Meanwhile the X-Labs program, managed by NSF’s newest directorate, called Technology, Innovation, and Partnerships (TIP), is scaling up fast. Created in 2022, TIP’s mission is to address the decades-old complaint that the agency, traditionally focused on curiosity-driven research with no obvious commercial value, needs to do more to make sure scientific discoveries eventually benefit society—in new jobs and products, improved health care, or a rising standard of living.
NSF announced the precursor to X-Labs in December 2025, calling them Tech Labs. Trump’s FY 2027 budget request for NSF, which he sent to Congress in April, included a modest $50 million for that program, to be launched sometime next year. But NSF officials have decided to greatly expand the initiative and move up its launch date.
The May announcement says the X-Labs “will give entrepreneurial teams of scientists and engineers the autonomy, resources and milestone-driven focus to tackle challenges that were difficult to pursue in conventional academic and industry labs.”
NSF will fund the X-Labs through a rarely used mechanism, called Other Transaction Authority, that gives it much greater leeway than usual to choose winners and set funding and goals. For example, it allows NSF to make awards to nontraditional recipients such as a limited partnership or a venture capital firm, some of which might have been created solely for the purpose of receiving the NSF award. It also allows NSF to make additional awards without the need to review a new application.

● DIRECTIVE 1: In the passage on NSF's X-Labs program, condense the paragraph beginning "NSF will fund the X-Labs" into a short bulleted list that keeps its main facts.

Records excerpted from a collection
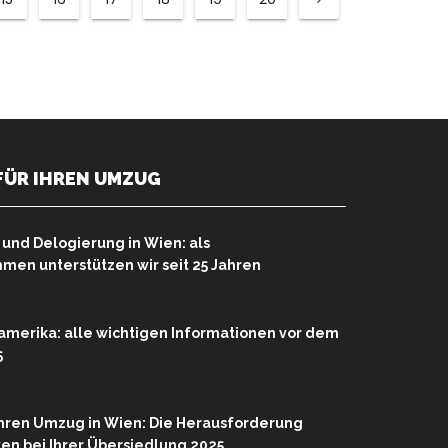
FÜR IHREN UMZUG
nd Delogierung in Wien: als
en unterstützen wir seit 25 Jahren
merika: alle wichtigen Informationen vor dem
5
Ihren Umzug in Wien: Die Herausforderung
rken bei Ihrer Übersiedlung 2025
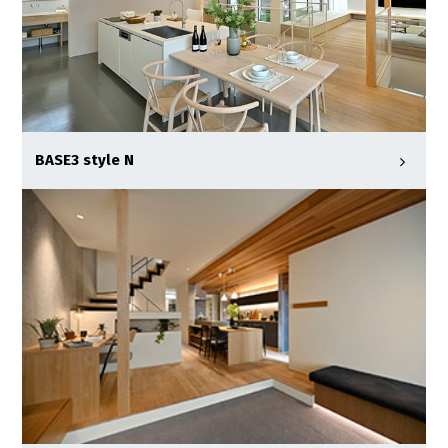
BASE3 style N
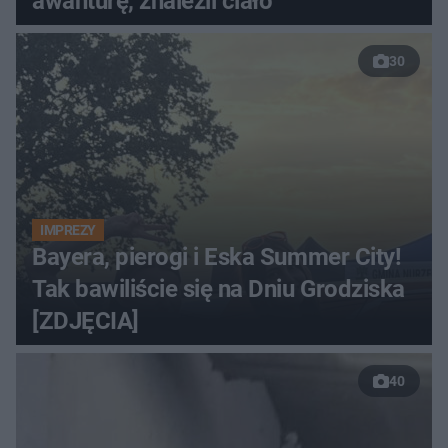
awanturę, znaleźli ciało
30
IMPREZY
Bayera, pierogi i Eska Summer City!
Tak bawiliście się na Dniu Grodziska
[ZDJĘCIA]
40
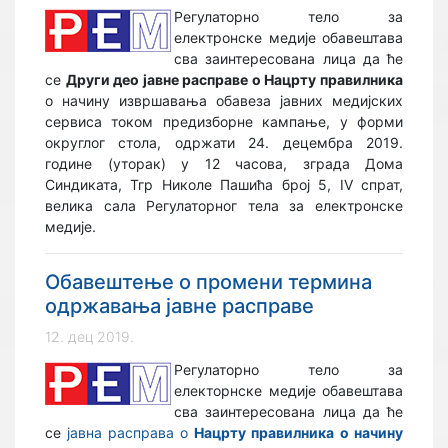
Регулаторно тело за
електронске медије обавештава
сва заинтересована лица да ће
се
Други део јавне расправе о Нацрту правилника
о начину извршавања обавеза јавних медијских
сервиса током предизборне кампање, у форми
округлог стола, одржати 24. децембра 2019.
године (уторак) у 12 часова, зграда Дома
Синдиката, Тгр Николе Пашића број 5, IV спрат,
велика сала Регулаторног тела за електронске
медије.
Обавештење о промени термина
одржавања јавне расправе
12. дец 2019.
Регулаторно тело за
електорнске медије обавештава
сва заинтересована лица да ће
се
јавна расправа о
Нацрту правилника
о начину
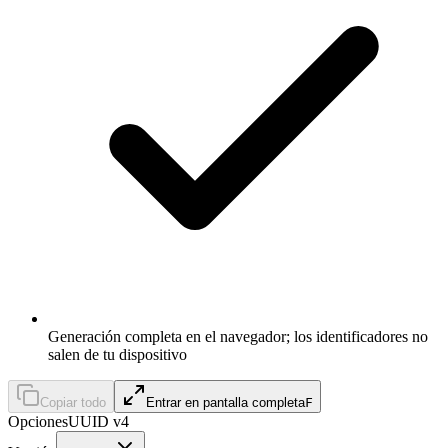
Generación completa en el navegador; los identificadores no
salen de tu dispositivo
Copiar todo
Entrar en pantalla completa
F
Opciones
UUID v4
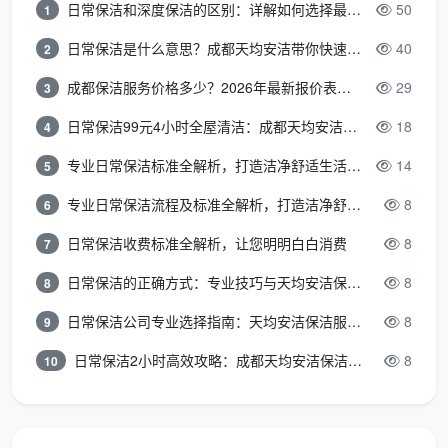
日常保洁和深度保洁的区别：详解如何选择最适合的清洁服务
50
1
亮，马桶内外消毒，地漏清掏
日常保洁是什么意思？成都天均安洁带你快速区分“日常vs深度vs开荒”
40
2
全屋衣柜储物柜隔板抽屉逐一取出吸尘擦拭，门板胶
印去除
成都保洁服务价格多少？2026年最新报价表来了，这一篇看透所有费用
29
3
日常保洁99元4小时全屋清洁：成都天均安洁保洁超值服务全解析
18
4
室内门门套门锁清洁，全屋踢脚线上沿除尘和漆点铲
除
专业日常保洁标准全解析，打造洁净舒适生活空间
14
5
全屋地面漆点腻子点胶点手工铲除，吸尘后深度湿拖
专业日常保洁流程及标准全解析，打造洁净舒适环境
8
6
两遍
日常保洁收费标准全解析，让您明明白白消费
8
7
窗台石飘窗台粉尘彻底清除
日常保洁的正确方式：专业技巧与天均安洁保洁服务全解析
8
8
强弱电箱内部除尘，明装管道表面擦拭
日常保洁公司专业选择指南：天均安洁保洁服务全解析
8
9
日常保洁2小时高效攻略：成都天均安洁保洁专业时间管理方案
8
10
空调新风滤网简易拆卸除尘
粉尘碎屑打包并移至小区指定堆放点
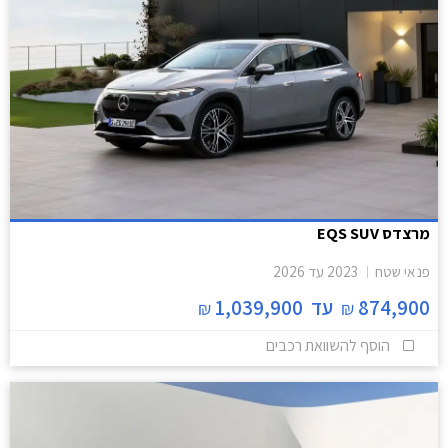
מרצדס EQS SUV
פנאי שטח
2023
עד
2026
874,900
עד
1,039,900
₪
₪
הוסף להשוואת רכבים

--

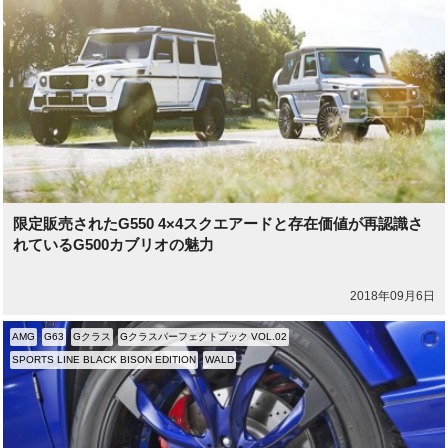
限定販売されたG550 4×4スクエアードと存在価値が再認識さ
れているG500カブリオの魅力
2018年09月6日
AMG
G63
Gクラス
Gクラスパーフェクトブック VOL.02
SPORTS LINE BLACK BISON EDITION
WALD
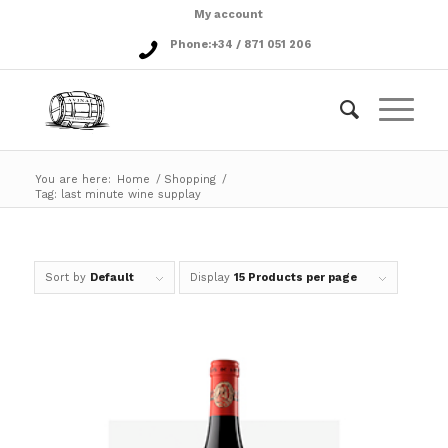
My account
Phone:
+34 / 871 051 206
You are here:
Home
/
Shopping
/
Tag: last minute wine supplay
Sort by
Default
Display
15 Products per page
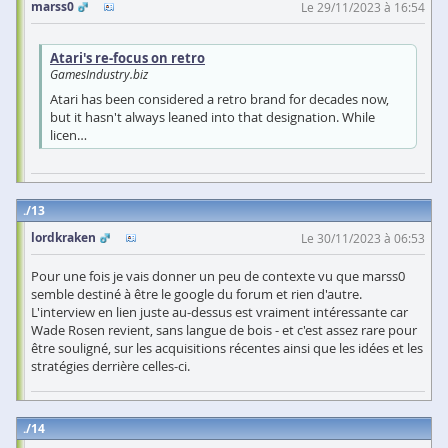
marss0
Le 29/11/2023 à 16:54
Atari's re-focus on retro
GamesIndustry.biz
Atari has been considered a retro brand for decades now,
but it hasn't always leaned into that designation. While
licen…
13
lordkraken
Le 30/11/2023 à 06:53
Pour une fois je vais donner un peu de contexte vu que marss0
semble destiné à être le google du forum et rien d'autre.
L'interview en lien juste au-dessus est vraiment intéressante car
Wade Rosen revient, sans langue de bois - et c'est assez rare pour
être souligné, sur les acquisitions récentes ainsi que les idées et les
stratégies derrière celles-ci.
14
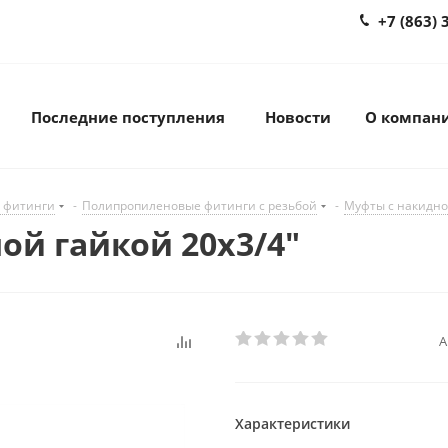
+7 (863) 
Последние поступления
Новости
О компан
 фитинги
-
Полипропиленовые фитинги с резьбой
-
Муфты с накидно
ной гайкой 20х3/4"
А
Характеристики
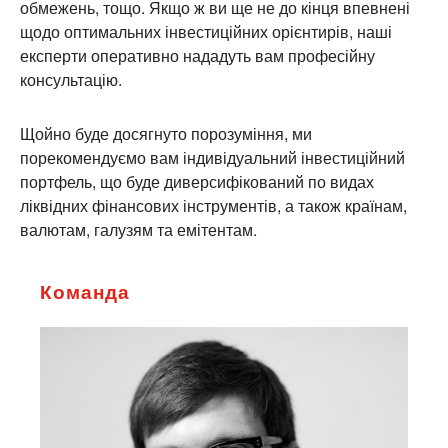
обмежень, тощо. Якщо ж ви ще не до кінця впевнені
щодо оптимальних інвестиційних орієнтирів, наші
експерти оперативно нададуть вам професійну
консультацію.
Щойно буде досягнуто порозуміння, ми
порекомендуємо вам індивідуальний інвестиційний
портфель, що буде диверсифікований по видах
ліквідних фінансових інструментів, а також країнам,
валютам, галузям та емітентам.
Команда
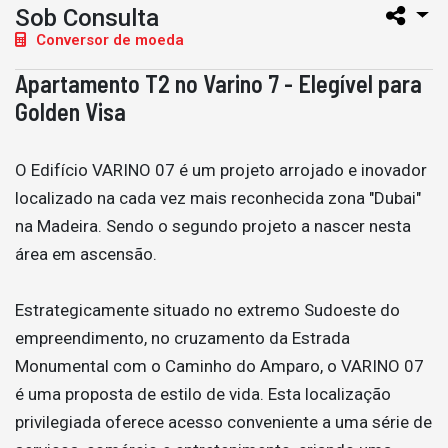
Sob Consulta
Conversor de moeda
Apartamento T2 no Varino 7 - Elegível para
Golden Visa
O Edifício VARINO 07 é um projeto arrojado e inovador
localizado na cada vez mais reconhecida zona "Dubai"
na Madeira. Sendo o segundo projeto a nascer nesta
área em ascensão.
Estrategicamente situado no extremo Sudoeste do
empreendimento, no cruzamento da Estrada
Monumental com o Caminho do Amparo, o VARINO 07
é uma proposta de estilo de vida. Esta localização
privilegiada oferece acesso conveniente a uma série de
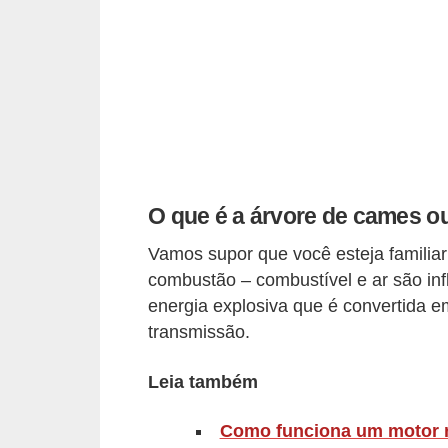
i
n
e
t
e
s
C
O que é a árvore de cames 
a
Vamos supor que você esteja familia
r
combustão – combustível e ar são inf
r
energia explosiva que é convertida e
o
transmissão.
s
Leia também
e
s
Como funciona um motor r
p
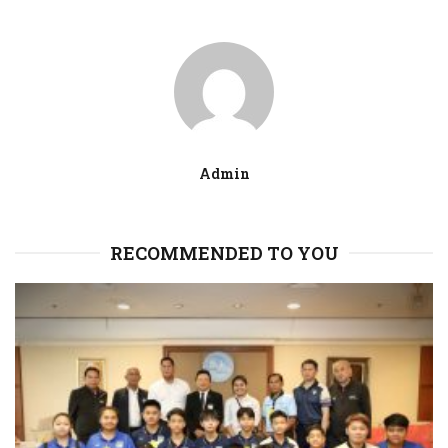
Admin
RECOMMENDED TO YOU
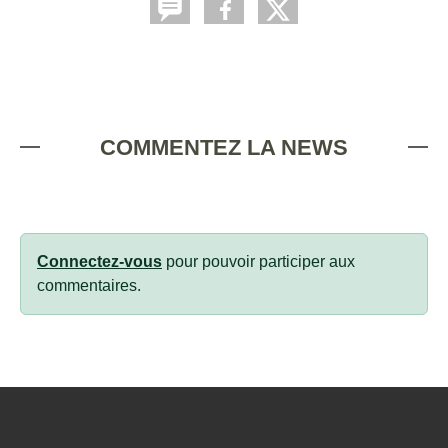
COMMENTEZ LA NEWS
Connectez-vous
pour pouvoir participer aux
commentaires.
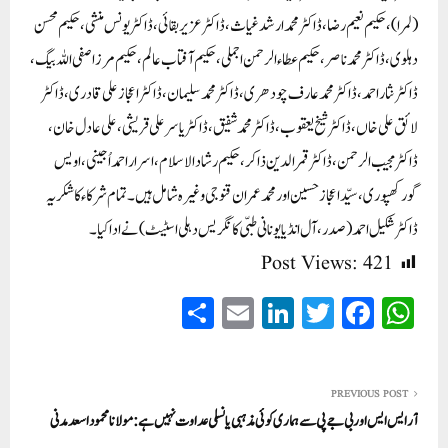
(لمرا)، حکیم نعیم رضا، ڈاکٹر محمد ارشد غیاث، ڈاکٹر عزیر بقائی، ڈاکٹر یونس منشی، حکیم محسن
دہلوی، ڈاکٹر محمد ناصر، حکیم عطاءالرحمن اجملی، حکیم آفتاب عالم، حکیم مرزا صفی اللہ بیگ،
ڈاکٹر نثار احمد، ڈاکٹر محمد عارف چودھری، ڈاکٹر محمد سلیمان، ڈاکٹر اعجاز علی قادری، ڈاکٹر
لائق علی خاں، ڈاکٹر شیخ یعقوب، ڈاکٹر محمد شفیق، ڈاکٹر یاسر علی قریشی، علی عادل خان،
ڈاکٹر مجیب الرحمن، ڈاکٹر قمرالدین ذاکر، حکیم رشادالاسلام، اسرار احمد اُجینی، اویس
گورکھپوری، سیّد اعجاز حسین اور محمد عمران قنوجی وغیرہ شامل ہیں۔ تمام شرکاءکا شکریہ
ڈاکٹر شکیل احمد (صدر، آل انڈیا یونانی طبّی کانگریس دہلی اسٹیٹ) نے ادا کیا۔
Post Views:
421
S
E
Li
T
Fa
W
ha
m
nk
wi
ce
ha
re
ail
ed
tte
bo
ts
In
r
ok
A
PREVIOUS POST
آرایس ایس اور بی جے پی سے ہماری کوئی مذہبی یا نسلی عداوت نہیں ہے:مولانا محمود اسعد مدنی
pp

● DIRECTIVE 2: Count the lines of the records that contain the string "обавештава", treating case as significant, and give only the number.

● RESULT 1:
- NSF will fund the X-Labs through Other Transaction Authority, a rarely used mechanism that gives it much greater leeway than usual to choose winners and set funding and goals.
- The mechanism lets NSF make awards to nontraditional recipients, such as a limited partnership or a venture capital firm. Some of these might have been created solely to receive the NSF award.
- It also lets NSF make additional awards without reviewing a new application.

● RESULT 2: 2